Goal 1: Copy the rows between the line holding "county / district: Jackson" and the line holding "catalogue / barcode: US 2199299", inclusive, substituting "site" for "locality" and leaving everything else unchanged.
⁂
Zhamak Dehghani came out with the formularization of the “data mesh paradigm shift” in May 2019, and end of this year with a book “Data Mesh – Delivering Data-Driven Value at Scale” on the topic, which I’m really looking forward to! Piethein Strengholt already published a book based on the work at ABN Amro which carries much of the same ideas.
I myself have been writing quite a bit about the idea of a data mesh since my first article “Data Mesh Applied” at the end of 2019, so I thought it would be nice to collect them together here in a somewhat guided form, so to say a handbook you can follow along to understand data meshes more deeply. I would also point you towards the Data Mesh Learning Community which collects lots and lots of content for data meshes.
Part 1: The Data Mesh is pretty natural
For me, the data mesh is just decentralization of the responsibility for data and yes, that differs from the tighter definition of what ThoughtWorks provides.
I wrote an article about why this decentralization is just the natural progression of technology decentralization following DevOps, Micro-frontends, Micro-services.
⁂
Goal 2:
Answer these questions on the data mesh passage.
(a) In what month and year did Zhamak Dehghani put forward the "data mesh paradigm shift"?
(b) What was the title of the writer's first article on the data mesh?
(c) Piethein Strengholt's book is based on work at which organization?
⁂
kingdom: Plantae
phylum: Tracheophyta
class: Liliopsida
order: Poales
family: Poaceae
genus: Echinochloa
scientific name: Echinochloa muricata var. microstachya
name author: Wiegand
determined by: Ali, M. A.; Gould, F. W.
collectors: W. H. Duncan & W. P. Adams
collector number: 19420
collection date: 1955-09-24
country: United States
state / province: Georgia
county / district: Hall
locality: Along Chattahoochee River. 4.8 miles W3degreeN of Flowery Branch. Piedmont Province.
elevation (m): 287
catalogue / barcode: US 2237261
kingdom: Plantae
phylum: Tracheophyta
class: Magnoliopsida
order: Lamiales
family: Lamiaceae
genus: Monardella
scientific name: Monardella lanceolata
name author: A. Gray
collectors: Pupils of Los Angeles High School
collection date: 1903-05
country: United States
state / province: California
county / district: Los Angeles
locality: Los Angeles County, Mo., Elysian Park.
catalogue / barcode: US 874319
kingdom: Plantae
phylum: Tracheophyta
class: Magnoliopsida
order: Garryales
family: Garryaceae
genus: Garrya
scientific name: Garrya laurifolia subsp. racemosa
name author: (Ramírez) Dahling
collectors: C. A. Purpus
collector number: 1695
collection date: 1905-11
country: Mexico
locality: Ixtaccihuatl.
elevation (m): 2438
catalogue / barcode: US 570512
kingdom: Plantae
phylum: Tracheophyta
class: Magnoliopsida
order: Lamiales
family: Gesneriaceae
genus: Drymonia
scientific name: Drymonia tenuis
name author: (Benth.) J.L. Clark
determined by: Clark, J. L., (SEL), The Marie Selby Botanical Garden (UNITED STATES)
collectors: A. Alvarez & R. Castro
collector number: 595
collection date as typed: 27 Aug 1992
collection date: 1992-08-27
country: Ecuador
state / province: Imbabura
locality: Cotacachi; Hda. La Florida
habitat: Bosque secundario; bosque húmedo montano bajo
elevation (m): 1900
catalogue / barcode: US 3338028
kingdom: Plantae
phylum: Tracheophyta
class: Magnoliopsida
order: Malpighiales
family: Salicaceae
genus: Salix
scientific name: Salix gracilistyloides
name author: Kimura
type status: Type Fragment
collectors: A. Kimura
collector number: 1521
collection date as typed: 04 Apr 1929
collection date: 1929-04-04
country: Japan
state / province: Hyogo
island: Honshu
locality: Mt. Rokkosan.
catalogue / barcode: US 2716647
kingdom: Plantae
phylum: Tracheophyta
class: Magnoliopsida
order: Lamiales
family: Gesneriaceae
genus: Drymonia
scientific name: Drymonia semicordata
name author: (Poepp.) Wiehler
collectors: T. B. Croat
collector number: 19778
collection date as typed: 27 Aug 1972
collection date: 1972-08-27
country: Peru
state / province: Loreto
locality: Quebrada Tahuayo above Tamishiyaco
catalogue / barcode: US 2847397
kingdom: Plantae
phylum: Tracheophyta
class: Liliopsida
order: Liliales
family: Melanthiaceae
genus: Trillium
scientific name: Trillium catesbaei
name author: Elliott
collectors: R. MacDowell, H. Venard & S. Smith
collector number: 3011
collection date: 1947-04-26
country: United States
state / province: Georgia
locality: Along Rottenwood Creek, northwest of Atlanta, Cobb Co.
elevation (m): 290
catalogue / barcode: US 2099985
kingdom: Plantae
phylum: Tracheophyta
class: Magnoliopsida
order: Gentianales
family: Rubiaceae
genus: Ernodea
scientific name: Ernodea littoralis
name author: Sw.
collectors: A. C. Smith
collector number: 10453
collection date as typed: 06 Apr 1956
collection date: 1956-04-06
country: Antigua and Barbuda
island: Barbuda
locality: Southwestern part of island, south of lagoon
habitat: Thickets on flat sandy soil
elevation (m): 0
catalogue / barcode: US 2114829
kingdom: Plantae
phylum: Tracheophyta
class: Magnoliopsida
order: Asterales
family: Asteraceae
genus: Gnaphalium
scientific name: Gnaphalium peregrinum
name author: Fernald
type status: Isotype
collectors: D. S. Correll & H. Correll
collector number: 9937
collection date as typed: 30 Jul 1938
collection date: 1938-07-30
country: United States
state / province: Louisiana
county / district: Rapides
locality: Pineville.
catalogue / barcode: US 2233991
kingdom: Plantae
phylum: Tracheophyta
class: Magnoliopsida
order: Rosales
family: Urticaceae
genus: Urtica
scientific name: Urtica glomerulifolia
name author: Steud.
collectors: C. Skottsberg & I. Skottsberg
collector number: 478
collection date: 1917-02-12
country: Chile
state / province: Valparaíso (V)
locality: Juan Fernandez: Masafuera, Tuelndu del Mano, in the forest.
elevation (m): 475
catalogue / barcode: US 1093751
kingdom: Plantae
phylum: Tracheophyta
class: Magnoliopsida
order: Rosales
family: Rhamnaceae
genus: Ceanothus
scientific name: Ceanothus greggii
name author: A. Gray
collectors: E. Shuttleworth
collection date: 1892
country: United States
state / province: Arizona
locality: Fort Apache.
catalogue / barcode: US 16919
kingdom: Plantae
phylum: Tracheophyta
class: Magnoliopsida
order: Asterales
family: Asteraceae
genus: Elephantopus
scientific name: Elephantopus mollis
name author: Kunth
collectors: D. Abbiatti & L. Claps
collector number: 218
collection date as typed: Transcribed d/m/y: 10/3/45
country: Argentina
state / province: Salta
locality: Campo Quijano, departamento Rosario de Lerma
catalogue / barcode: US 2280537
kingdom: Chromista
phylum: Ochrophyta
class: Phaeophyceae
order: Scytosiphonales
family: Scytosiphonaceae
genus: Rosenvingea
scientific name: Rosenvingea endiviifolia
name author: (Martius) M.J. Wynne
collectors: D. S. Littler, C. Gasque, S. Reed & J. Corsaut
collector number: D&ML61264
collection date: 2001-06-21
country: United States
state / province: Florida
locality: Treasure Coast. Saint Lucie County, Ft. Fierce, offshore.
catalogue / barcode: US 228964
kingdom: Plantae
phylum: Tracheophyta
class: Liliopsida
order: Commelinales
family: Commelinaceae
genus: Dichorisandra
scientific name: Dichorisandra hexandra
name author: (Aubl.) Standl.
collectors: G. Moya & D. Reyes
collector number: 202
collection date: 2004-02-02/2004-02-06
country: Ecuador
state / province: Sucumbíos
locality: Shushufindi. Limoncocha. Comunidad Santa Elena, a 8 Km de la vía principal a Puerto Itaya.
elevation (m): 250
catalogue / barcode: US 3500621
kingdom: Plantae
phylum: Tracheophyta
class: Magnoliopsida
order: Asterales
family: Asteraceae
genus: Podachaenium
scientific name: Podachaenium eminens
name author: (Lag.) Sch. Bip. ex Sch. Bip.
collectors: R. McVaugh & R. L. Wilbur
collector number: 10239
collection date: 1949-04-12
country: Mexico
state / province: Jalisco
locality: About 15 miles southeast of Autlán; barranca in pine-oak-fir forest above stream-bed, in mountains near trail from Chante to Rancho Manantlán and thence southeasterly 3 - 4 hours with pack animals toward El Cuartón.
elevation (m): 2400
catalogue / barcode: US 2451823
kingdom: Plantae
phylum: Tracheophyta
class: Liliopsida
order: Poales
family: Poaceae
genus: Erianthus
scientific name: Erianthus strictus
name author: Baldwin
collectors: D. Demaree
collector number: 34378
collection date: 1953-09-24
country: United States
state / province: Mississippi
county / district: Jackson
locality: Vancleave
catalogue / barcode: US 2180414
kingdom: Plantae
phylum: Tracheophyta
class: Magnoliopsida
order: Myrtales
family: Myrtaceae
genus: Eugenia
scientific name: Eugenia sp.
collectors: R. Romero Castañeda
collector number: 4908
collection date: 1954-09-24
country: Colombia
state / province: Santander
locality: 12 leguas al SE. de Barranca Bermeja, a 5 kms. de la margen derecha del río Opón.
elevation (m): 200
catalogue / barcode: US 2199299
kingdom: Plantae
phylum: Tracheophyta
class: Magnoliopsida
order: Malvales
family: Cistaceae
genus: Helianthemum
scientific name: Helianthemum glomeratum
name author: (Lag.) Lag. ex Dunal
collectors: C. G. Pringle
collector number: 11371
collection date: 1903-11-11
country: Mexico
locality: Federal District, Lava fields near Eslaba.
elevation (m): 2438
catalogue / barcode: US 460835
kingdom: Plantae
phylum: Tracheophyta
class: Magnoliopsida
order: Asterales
⁂
Exercise solution 1:
county / district: Jackson
site: Vancleave
catalogue / barcode: US 2180414
kingdom: Plantae
phylum: Tracheophyta
class: Magnoliopsida
order: Myrtales
family: Myrtaceae
genus: Eugenia
scientific name: Eugenia sp.
collectors: R. Romero Castañeda
collector number: 4908
collection date: 1954-09-24
country: Colombia
state / province: Santander
site: 12 leguas al SE. de Barranca Bermeja, a 5 kms. de la margen derecha del río Opón.
elevation (m): 200
catalogue / barcode: US 2199299

Exercise solution 2:
(a) May 2019
(b) "Data Mesh Applied"
(c) ABN Amro